Seungyun: My teacher works closely with yarn, so I grew up near it and created little things with it. I’ve been working with crochet a lot with my brand because of the yarn I still had from years ago.
What is your favourite piece of work?
Seungyun: I have a few favourites. I love the White Coral crochet dress because of how flexible it can be with sizes as it’s so stretchy. My next favourite one is the Blue Corals jumpsuit because of the details. When I make crochet garments I don’t really plan it mathematically, I just do as I go along. The outcome [for these projects] was so satisfying and made me proud.
You have lived in a few different cities. Please tell us where you’ve lived so far, and how the different cultures you have experienced influenced you and your work?
Seungyun: In South Korea, the western world is very romanticised and idealised. So when I was young I was excited to study abroad and probably wanted to get lost in it… embarrassing to say. When I was in East Sussex for my GCSEs and A levels, I didn’t really get to explore any culture because I was in the countryside. So when I was doing textile research development, I always looked back to my culture.
When I came to London, it was an eye opening experience for me to encounter so many different cultures and styles. I was lost for a short period of time with what my style is and what inspiration I should look for, as I just loved everything. This brought me to the same realisation that I should stay close to my culture and go deep into my identity. Within my work I definitely stick to my culture as a concept, but the silhouette of the garments can always change depending on the trend.
Being in London definitely changed the way I present my work. I am now in Paris and it has only been a month so I’m excited to see what it will bring to me. Probably some luxury!
Where would you like to go next?
Seungyun: I would love to possibly go to New York. I need to do more research but it seems like there are fun fashion scenes going on there all the time.
Do people perceive your work differently depending on the country? Did people in South Korea think of your work differently than people in London or Paris?
Seungyun: I don’t actually have an audience in South Korea except for my family which is funny. They did think my latest work was revealing, but also beautiful and unique – which makes me happy. People from London and Paris were similar in a way they never really cared about how revealing they were.
How do you experience the fashion industry as a POC woman?
Seungyun: I think a lot of POC small designers don’t get the hype and audience they deserve. I have friends with their own small business brands and they work so consistently and hard but still don’t get the spotlight they deserve. Especially when there are bigger mass producing companies stealing other small businesses designs and gaining more followers and admirers. It is so unfortunate and sad. As I’m still a small designer and inconsistent because I’m still a student, I haven’t had my design stolen yet. I hope people will stop supporting mass production.
What could be changed to make the industry more inclusive? How are you working towards inclusivity?
Seungyun: I think a main way for me to achieve inclusivity, is to embrace my own culture and hope that it will reach many people in the future where they accept my work and myself. I also keep raising awareness on my social media, but it’s not enough.

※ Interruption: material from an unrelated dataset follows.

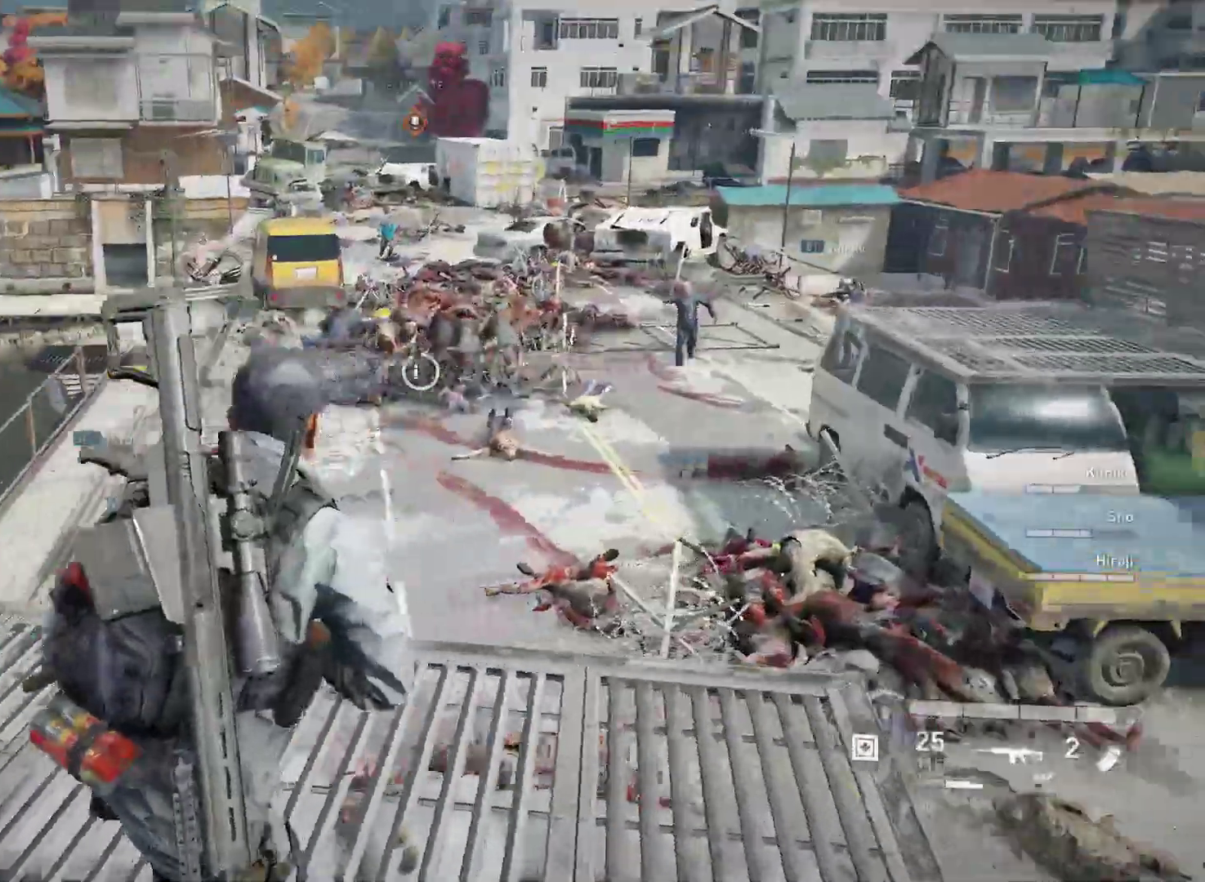
{"keys": [], "mouse": ["left", "right"], "mouse_move": "right", "events": [[200, "mouse_right", "down"], [300, "mouse_left", "down"], [383, "mouse_left", "up"], [483, "mouse_left", "down"]]}
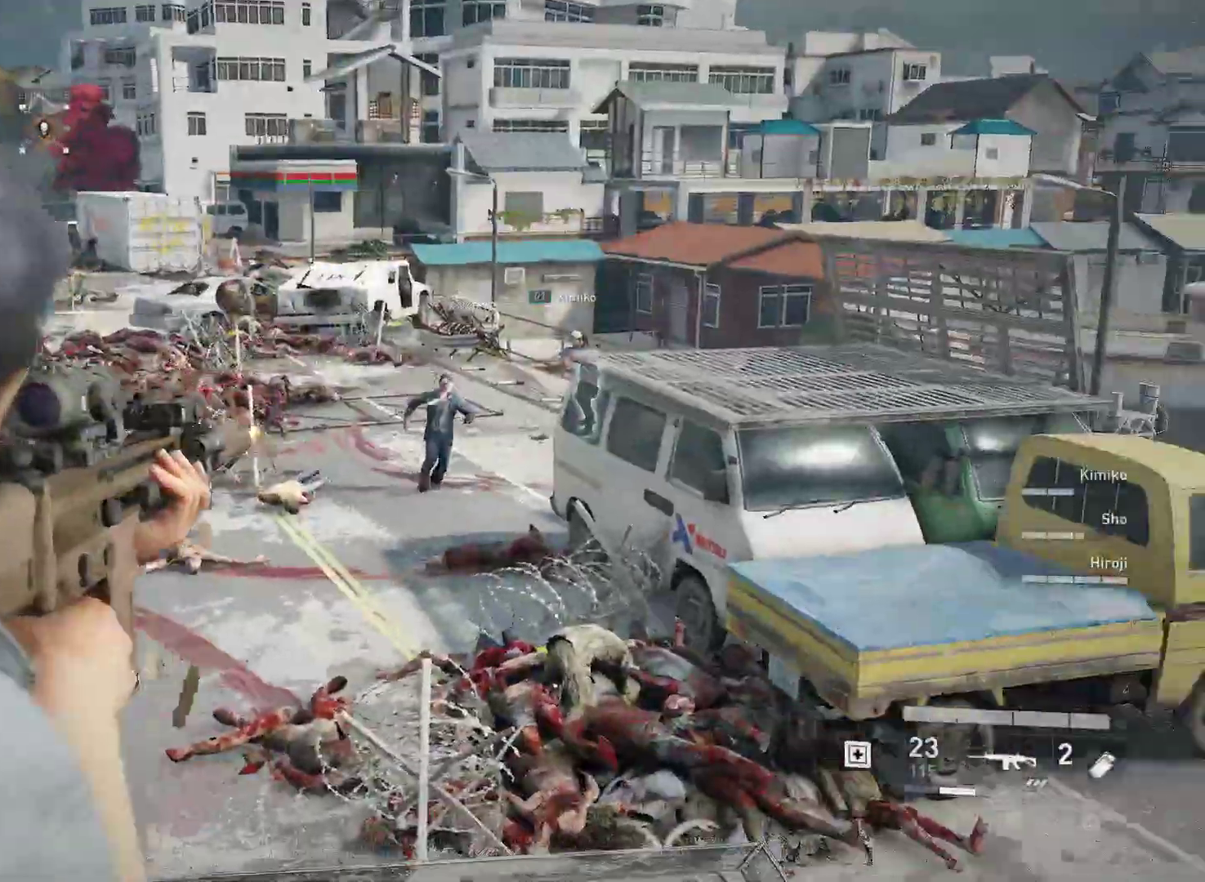
{"keys": [], "mouse": ["left", "right"], "mouse_move": "still", "events": [[33, "mouse_left", "up"], [167, "mouse_left", "down"], [217, "mouse_left", "up"], [367, "mouse_left", "down"], [417, "mouse_left", "up"], [500, "mouse_left", "down"]]}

In the future when I have a larger audience, I would love to embrace other POC designers. I would also love to collaborate with people from different backgrounds and stories to really understand their work.
What are the next projects you are working on?
Seungyun: I will be focusing on my graduate collection as I won’t have a personal life anymore due to the amount of work. I will be working closely with my roots again. This final year will be the year of diving into my history. After graduation I’m actually not sure if I want to focus completely on my brand or gain more experience from different companies.
Where do you see yourself in five years?
Seungyun: I see so many possibilities. The most certain thing that I know is that I´ll be happy. I am obviously happy and grateful now but I just know this feeling will carry on in five years. There will be a lot of ups and downs, but I’ll still be grateful to be standing where I am.